Algunas reacciones en redes ante la repentina y riesgosa reaparición del coronavirus, casi sin que pudiéramos disfrutar del aplanamiento de la curva para volver a asustarnos con su posible aplatanamiento, hacen recordar un interesantísimo post sobre el «arte de insultar».
Evidentemente preocupados por la irresponsabilidad de algunos y la suerte de todos, hay quienes no encontraron otra salida que proferir las más estridentes injurias contra los que violentan las medidas sanitarias, exponiendo a sus familias, las comunidades, las ciudades y el país entero a las consecuencias del virus.
Sin pretender descalificar los insultos en todas sus variantes expresivas como forma de comunicación, porque lo son —incluso pueden ser muy efectivos siempre que se recurra a ellos de la manera adecuada y con ingenio acorde a la situación—, lo discordante sería que, en defensa de una justa causa social común, nos arrastremos también por las alcantarillas de la incivilidad.
Como mismo un insulto bien elaborado, dirigido, mejor administrado y proferido puede resultar en una contundente forma de educación o de contención, incluso de necesario escarnio público, derivar en lo contrario puede terminar en la más absoluta y costosa incomunicación.
No será con improperios u ofensas desproporcionadas, tan tristemente regularizados en los espacios internáuticos y cuya mejor suerte sería caer en saco roto, o con el reflujo de vergonzosos regionalismos como, lograremos promover la sensatez, la responsabilidad y el equilibrio que se requiere para vencer una situación sanitaria y de crisis total como la que está imponiendo la COVID-19. Por el contrario, podríamos molestar la inteligencia y la sensibilidad del resto de los seres pensantes.
En medio de un mundo tan golpeado por el coronavirus como por la «infodemia» o hasta la «infoanemia» —de la saturación a la falta de información en los extremos—, ninguna medicina comunicacional mejor que entender esa complejidad en todas sus sutilezas.
Tenemos una humanidad segmentada no solo entre pudientes y pidientes, imperios e improperios, armados-desalmados y abandonados-desarrapados, enterados-estresados y ajenos-enajenados, oportunistas e importunados, entre otras clasificaciones que para definirlas harían falta varias academias. Dicho contexto exige una comunicación e información a la medida: menos de algarabía de solar e improvisación al calor de los peores instintos y sí una muy bien pensada y certeramente dirigida.
El pueblo cubano, mayoritariamente y con independencia de estratificaciones, pasa con la COVID-19 y sus crisis asociadas otra prueba muy dura, luego de tantas y costosas pruebas anteriores, y lo hace con una comprensión y una dignidad, un respeto a la vida y el bien de los demás —con ese demás en modo de humanidad entera— que su honra no merece ser rebajada a desprecios, feudalismos nacionales o agravios. Un pueblo virtuoso no se levanta sobre la bajeza, la vulgaridad y la mezquindad que se utiliza contra la Revolución Cubana.

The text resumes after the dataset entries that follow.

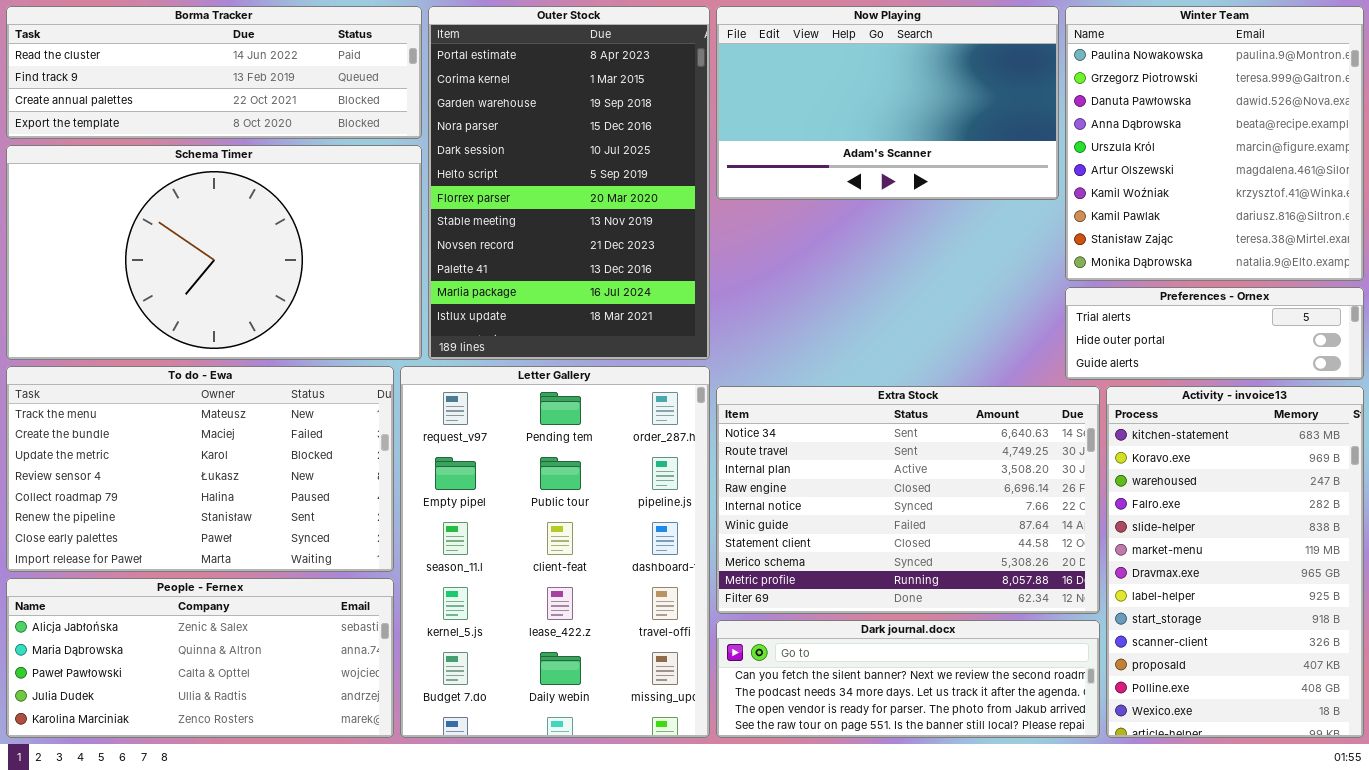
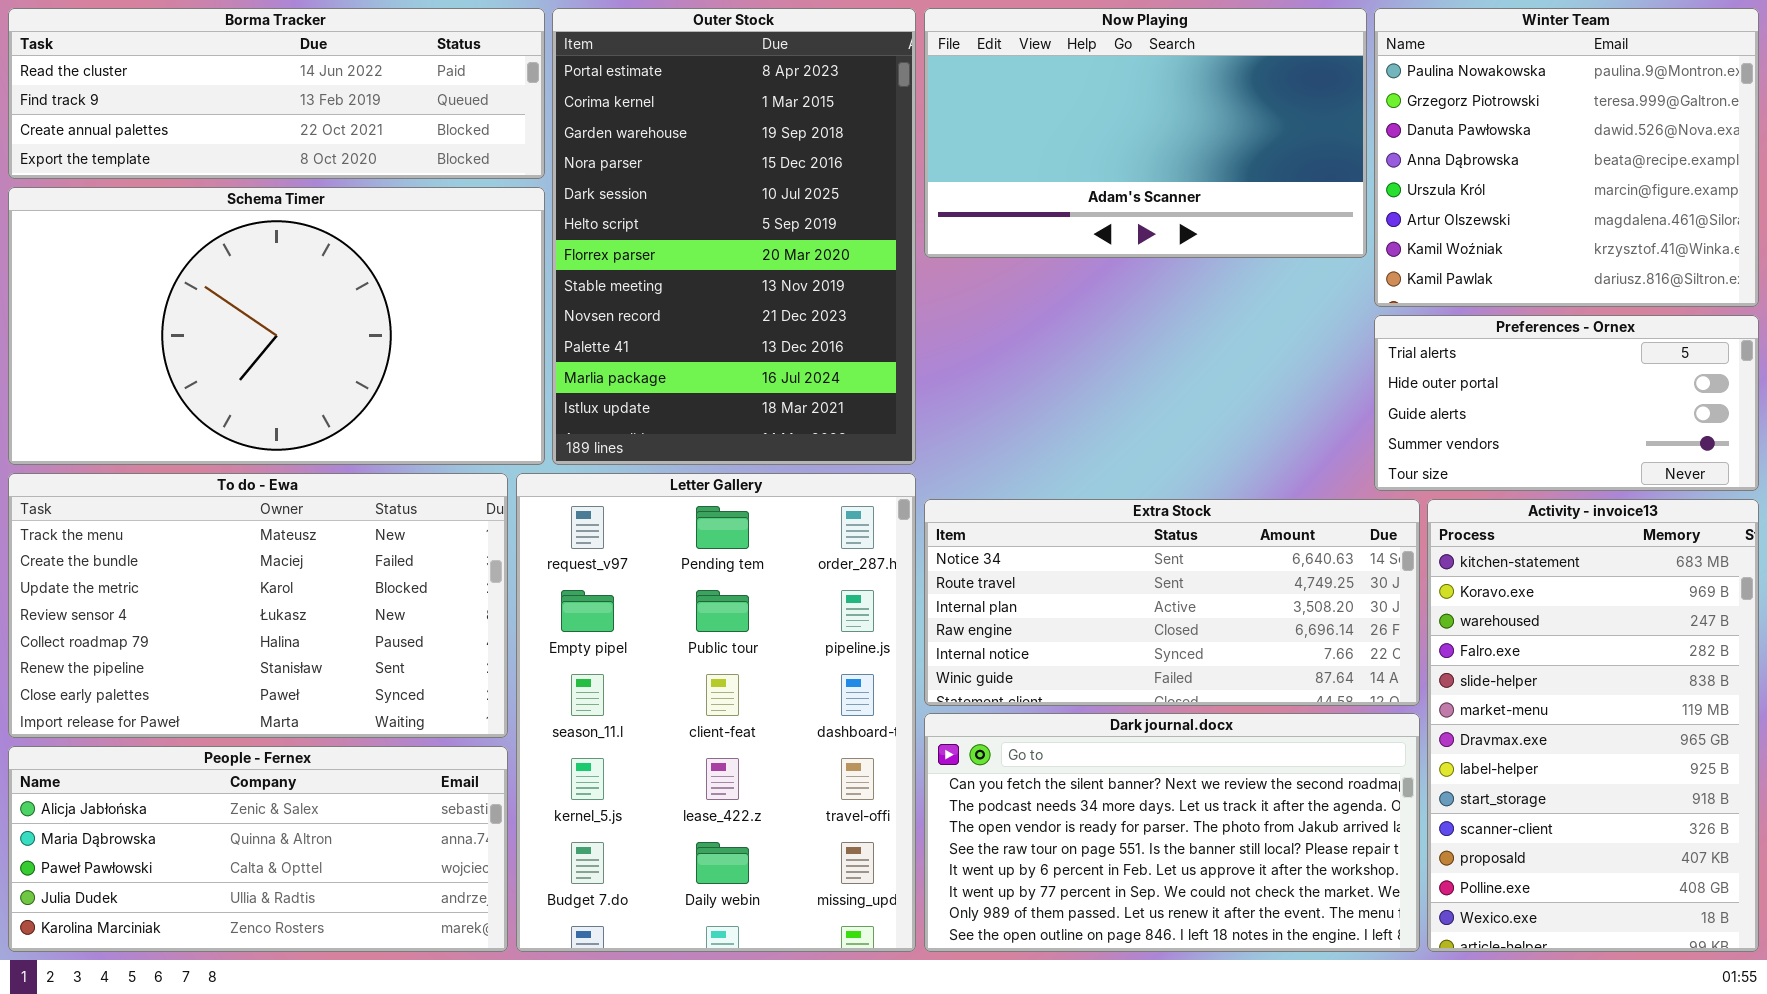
Winter Team: [1065,6,1364,281] -> [1374,8,1759,307], resized
Preferences - Ornex: [1065,287,1364,380] -> [1374,315,1759,491], resized
Extra Stock: [716,386,1100,614] -> [924,499,1420,706], resized
Dark journal.docx: [716,620,1100,738] -> [924,713,1420,952], resized

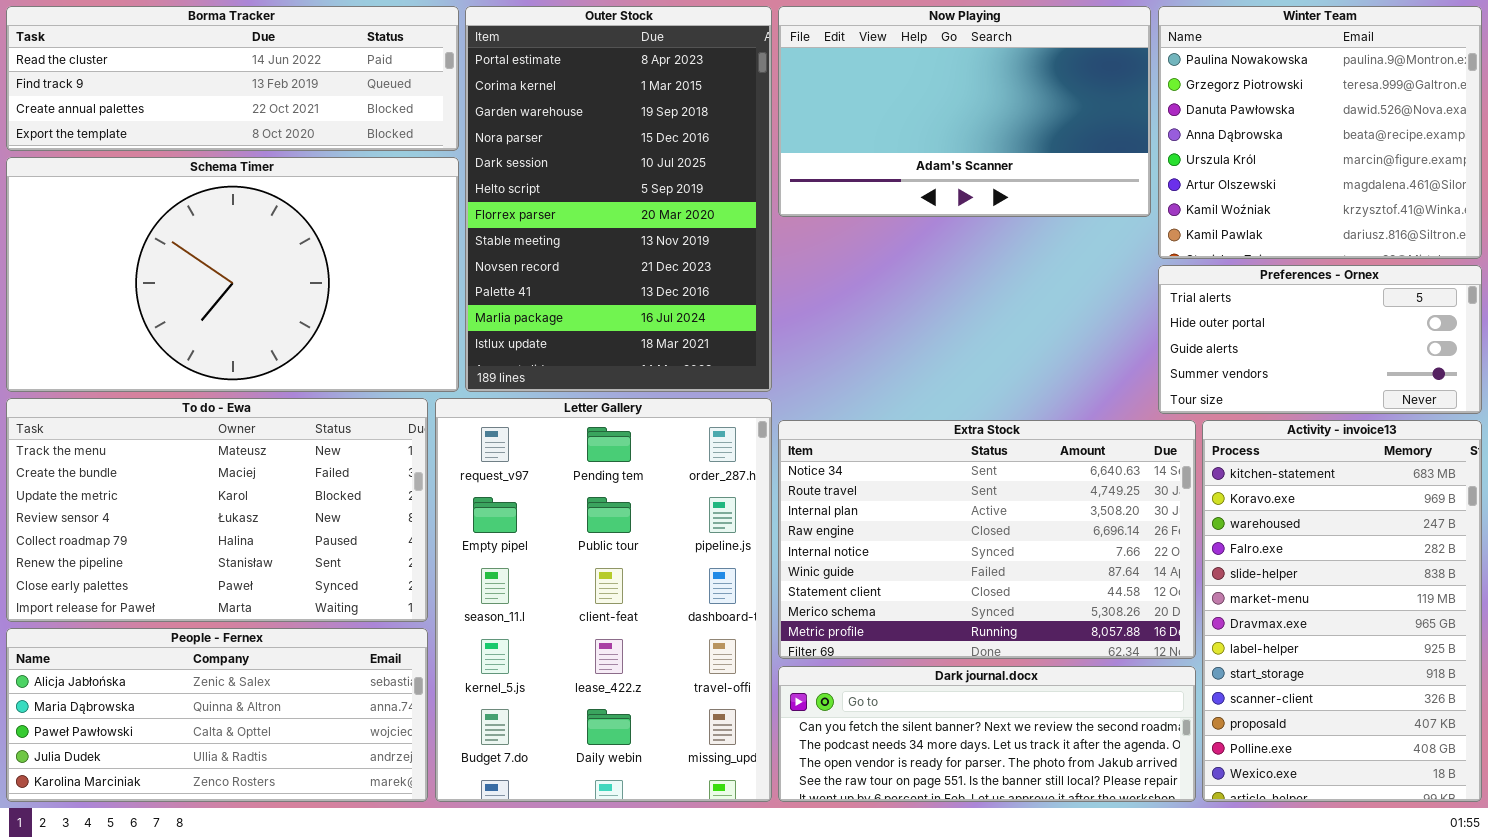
Extra Stock: [924,499,1420,706] -> [778,420,1196,659], resized
Dark journal.docx: [924,713,1420,952] -> [778,666,1196,802], resized

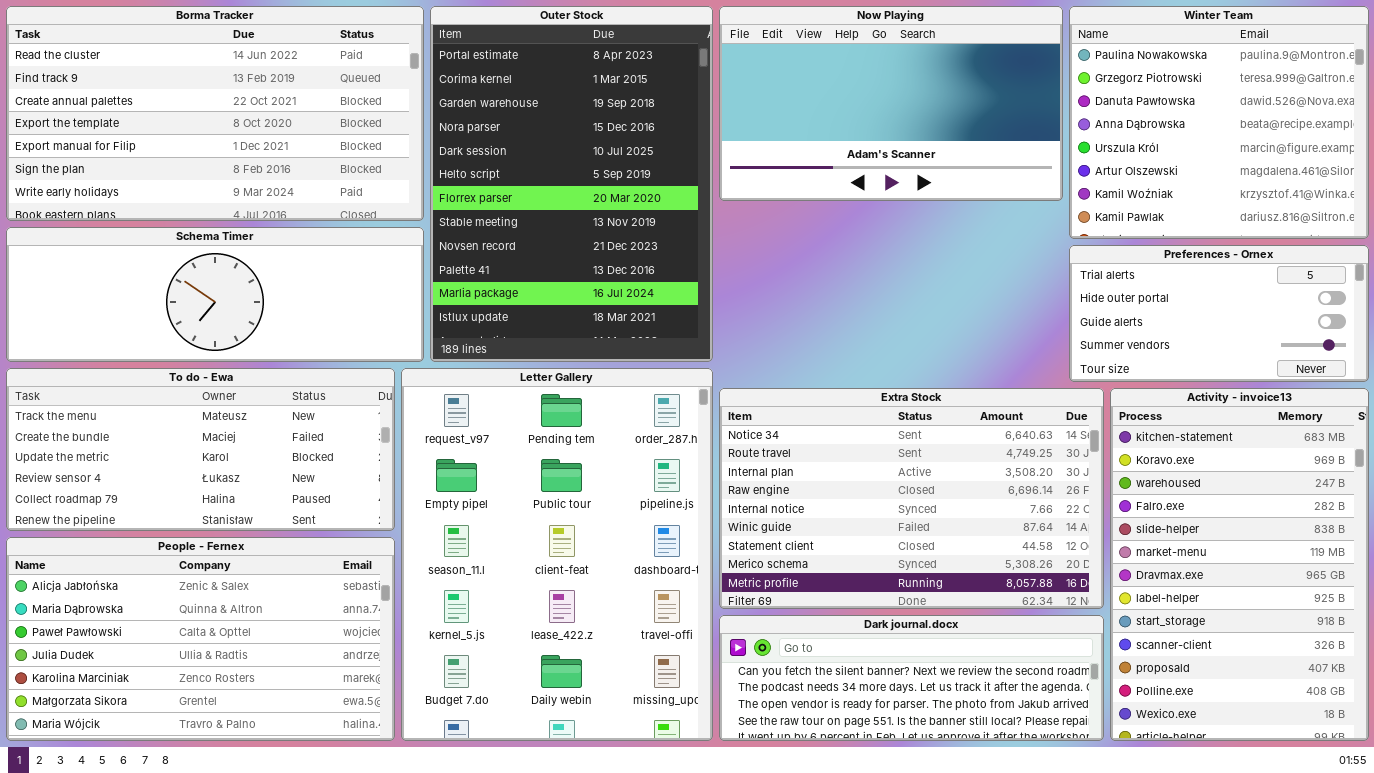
Borma Tracker: [6,6,459,151] -> [6,6,424,221], resized
Schema Timer: [6,157,459,392] -> [6,227,424,362], resized
To do - Ewa: [6,398,428,622] -> [6,368,395,531], resized
People - Fernex: [6,628,428,802] -> [6,537,395,741], resized

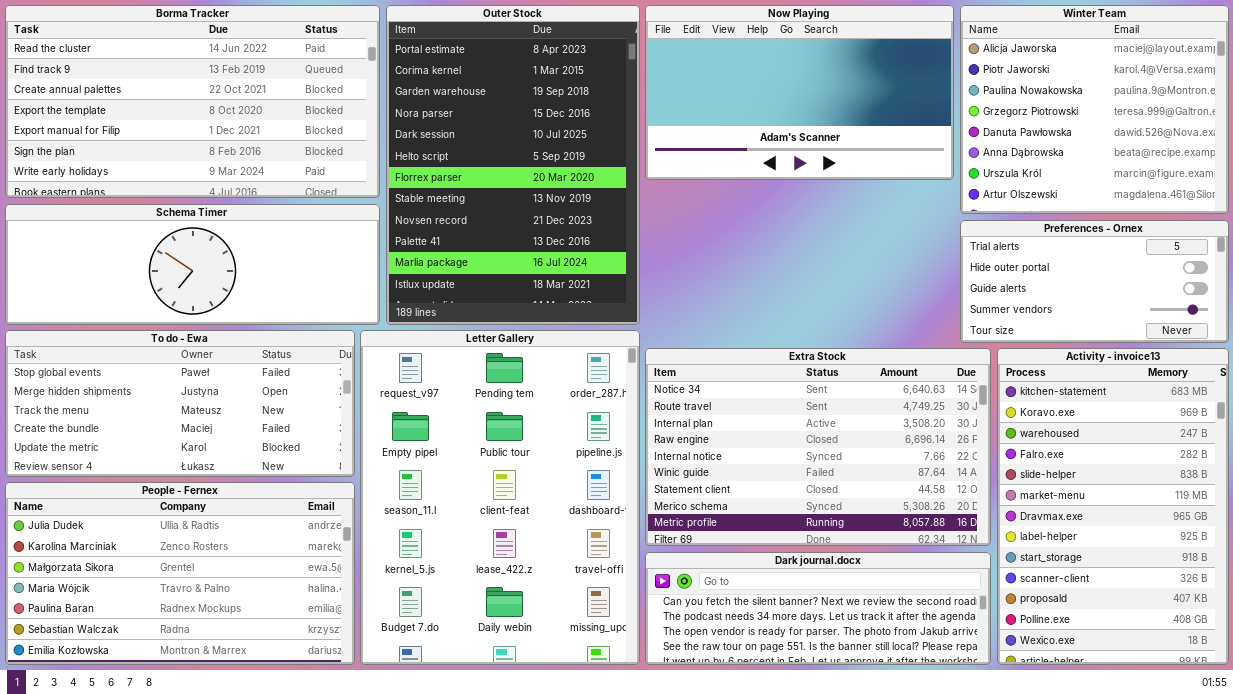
Winter Team: [1069,6,1369,239] -> [960,5,1229,214], scrolled up 2 rows
To do - Ewa: [6,368,395,531] -> [5,330,355,477], scrolled up 2 rows
People - Fernex: [6,537,395,741] -> [5,482,355,665], scrolled down 3 rows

Es bueno recordar siempre que, aunque internet y sus crecientes y enmarañadas redes nos ofrecen la sensación de poder congeniar varias vidas —como esos tan discutidos mundos paralelos del universo—, no es recomendable llevar una doble existencia: una física y otra virtual, porque en algún momento del camino se nos pueden cruzar ambas y no serían muy saludables las consecuencias del choque.
Cada día frente a este virus planetario, como decíamos en otro momento, estaremos ante un desnudo singular, frente a una DAFO inexcusable, retrato inevitable de virtudes y defectos, de saludables genes sociales y de peligrosas anomalías congénitas. Ellas nos revelan el tipo de seres humanos y de sociedad que somos y, en consecuencia, las fortalezas, debilidades, amenazas y oportunidades correspondientes.
No es casual que la comunicación y el periodismo modernos enfaticen tanto en eso que José de la Luz y Caballero llamaba la educación de los sentimientos. Contar historias y contarlas humanamente.
En tiempos en que la sicología y el sicoanálisis se reivindican tanto como las mejores aptitudes y actitudes no olvidemos que fue Sigmund Freud quien apuntó que nuestra civilización humana empezó cuando, por vez primera, un hombre insultó a su enemigo en lugar de atacarlo con palos y piedras.
Así empezó, seguramente, como nos recuerda Freud. La pregunta que sigue es si también provocaremos que, tantos siglos, palos y piedras después, terminemos de la misma manera.